The Minnesota Public Radio station interrupted All Things Considered with a severe storm warning. “Vicinity of I-90 and Co Hwy 12 in Winona County. Damaging hail possible.”
I was driving a remote circuitous route that my GPS unit determined for me (I never carry maps anymore), so I pulled off the county road on a wide shoulder by a farmhouse driveway. The storm in question was several miles to the northwest. Thunder growled continuously from all directions. Occasionally I'd see a clear bolt of lightning hit the ground, but mostly I saw flashes behind roiling dark clouds that look lifted from the stained glass windows of my hometown church.
I adore the Midwest, for just this sort of spectacle. Where I live has no discernible weather. One season blends weakly into the next and, except for the occasional November windstorm, nothing much happens in the sky. Here, the weather can kill you any month of the year.

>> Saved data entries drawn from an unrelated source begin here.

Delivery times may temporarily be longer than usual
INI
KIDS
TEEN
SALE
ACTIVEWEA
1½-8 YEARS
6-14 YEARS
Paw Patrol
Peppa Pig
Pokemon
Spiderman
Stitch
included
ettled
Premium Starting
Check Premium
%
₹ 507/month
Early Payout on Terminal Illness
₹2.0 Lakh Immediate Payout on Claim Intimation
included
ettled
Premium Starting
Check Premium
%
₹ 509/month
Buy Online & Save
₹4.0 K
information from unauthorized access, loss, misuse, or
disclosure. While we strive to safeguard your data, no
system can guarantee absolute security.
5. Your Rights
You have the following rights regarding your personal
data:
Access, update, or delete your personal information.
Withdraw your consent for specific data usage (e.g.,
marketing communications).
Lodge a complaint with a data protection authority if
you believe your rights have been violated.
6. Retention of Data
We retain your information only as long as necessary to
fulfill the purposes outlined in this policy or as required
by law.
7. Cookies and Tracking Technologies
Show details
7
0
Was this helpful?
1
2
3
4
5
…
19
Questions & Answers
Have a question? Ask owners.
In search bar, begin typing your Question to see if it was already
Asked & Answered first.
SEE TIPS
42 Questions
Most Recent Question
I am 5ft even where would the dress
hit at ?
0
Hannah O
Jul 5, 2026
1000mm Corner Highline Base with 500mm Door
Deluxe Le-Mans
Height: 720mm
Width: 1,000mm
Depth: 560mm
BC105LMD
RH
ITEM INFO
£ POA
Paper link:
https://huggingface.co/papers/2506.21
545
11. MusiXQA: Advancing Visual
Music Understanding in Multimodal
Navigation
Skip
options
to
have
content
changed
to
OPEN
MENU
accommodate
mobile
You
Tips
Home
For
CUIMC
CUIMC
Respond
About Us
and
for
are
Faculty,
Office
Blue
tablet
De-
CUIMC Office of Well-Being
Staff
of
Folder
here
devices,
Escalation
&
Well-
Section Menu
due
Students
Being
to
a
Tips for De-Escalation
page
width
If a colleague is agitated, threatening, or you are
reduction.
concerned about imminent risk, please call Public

I've lived in this part of the country at various times—college in Ohio, a year in Kansas, a winter in Minneapolis, a spring in the Michigan north woods—and I miss this drama. After I had my fill of the sky show (and as the rain started splatting), I got back on the road and appeared to drive into a car wash. The boundary between road and air disappeared into a violent wet smudge. Then, in a sudden instant, I crossed a boundary and the deluge became drizzle. The sky ahead was a benign pastiche of pastels, but in my mirrors it was a solid black.